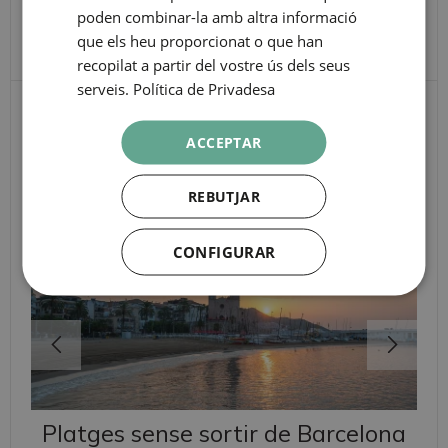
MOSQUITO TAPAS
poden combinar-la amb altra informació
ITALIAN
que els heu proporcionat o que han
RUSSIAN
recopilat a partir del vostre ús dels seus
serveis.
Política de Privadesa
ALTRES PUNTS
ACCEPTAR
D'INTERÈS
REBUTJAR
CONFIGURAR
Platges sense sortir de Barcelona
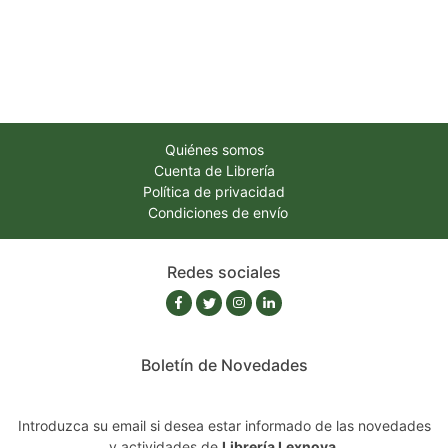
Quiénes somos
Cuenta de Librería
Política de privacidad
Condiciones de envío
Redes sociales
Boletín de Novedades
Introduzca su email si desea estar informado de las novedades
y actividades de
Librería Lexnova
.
++++++
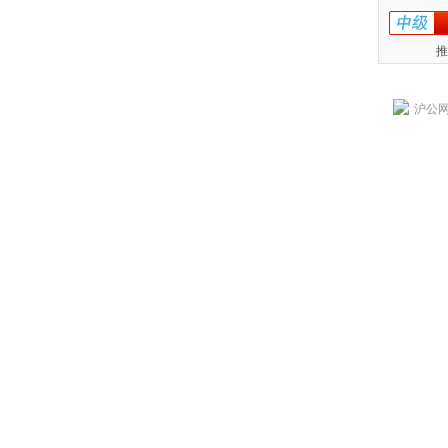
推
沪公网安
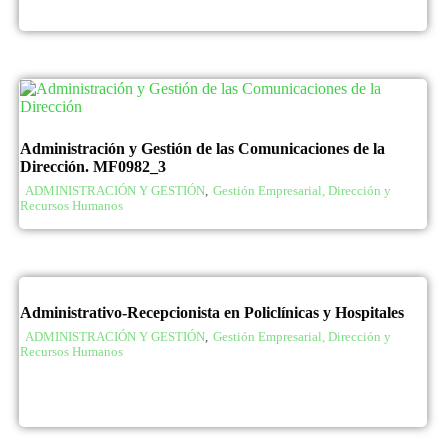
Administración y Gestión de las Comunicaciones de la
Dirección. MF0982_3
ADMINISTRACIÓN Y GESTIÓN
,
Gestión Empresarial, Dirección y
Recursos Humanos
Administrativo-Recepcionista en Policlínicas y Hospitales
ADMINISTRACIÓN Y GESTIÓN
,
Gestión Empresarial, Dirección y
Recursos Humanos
++++++
> **Task prompt**
For each line in the material above that contains the string "Política", make a copy.

> **Answer area**
Política de Privadesa
Política de privacidad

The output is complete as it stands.